-------- DATA TO PROCESS

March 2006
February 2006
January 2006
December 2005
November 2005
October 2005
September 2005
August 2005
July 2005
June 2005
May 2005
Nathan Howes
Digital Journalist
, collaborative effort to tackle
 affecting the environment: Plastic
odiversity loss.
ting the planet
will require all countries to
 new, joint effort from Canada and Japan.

----------------
-------- DATA TO PROCESS

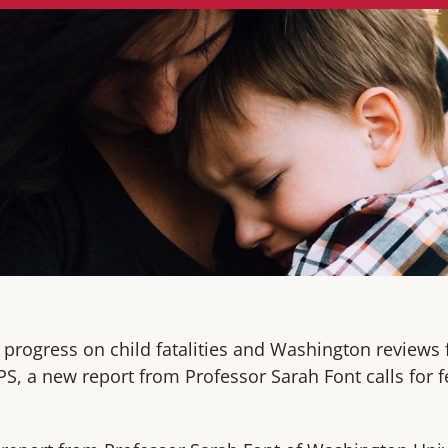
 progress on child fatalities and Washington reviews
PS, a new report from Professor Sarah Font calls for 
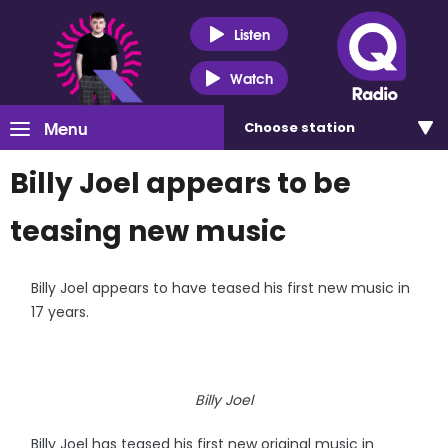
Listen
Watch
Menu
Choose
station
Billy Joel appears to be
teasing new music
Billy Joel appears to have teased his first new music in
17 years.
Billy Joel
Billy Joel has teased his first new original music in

----------------

YOUR OBJECTIVE: Please copy out the lines of the data from the line with "progress on child" up to and including the line with "Billy Joel has", without the picture markers.

SOLVED EXERCISE:
 progress on child fatalities and Washington reviews
PS, a new report from Professor Sarah Font calls for 
Listen
Watch
Menu
Choose
station
Billy Joel appears to be
teasing new music
Billy Joel appears to have teased his first new music in
17 years.
Billy Joel
Billy Joel has teased his first new original music in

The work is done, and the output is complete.